◆ Extracted data:
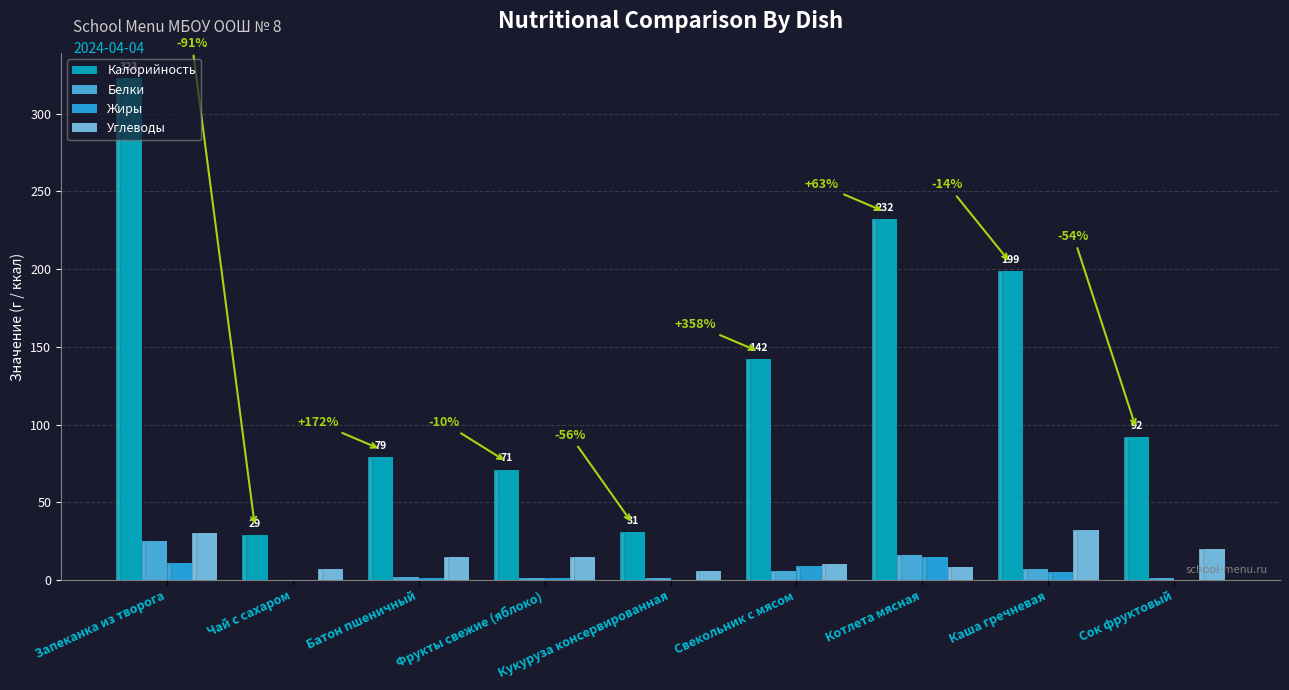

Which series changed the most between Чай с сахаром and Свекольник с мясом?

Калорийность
* * *
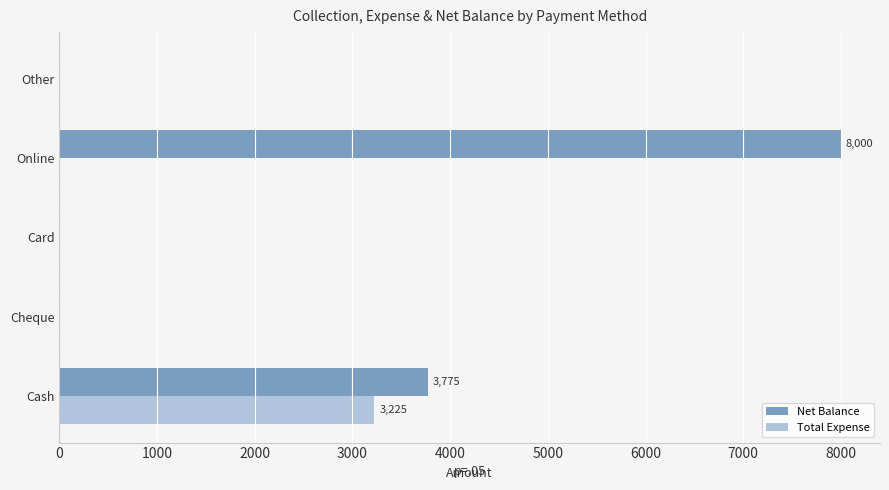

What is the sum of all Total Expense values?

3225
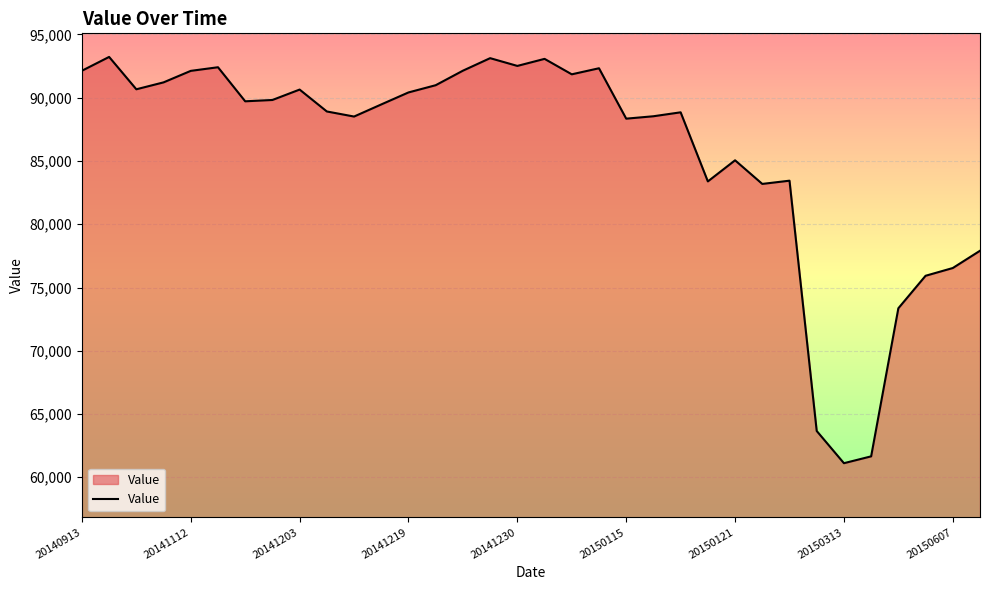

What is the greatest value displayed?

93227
---
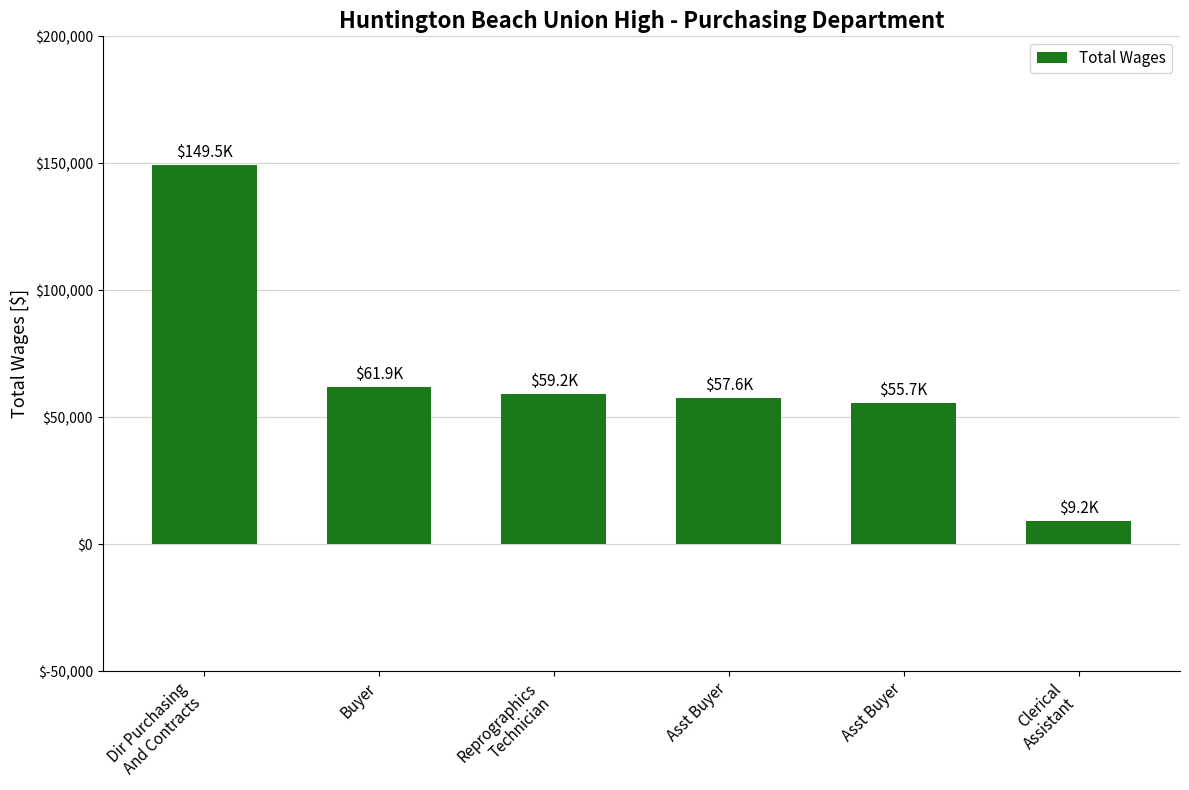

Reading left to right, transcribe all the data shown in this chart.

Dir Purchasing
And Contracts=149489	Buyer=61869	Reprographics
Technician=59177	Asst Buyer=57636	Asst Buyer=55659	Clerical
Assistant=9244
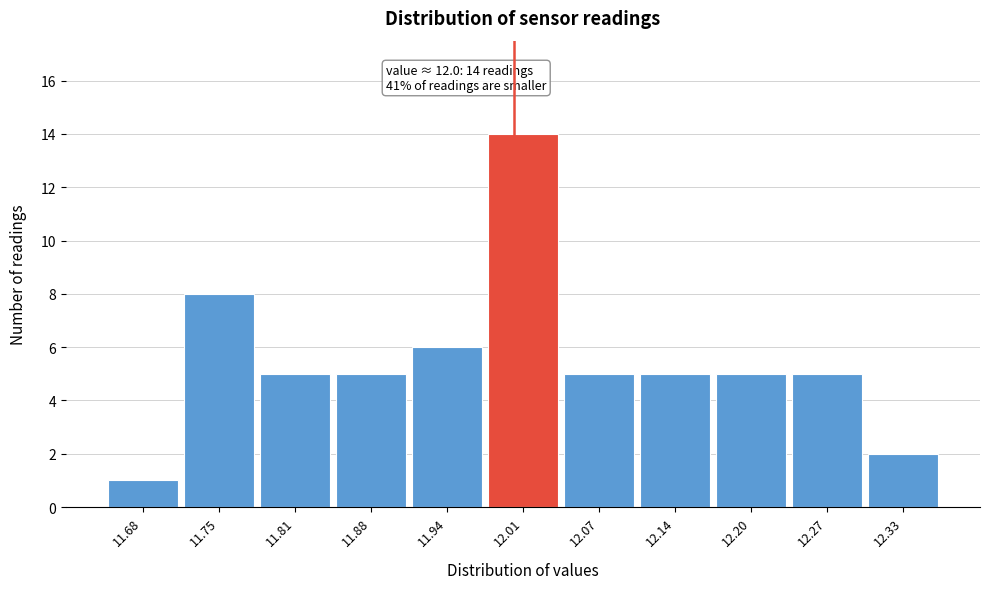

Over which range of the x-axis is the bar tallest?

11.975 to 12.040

◆ Exercise requirements: Please reproduce the data between the lines holding "Reading left to" and "11.975 to 12.040", inclusive, without changing anything, and leave the pictures out.

◆ Result below:
Reading left to right, transcribe all the data shown in this chart.

Dir Purchasing
And Contracts=149489	Buyer=61869	Reprographics
Technician=59177	Asst Buyer=57636	Asst Buyer=55659	Clerical
Assistant=9244

Over which range of the x-axis is the bar tallest?

11.975 to 12.040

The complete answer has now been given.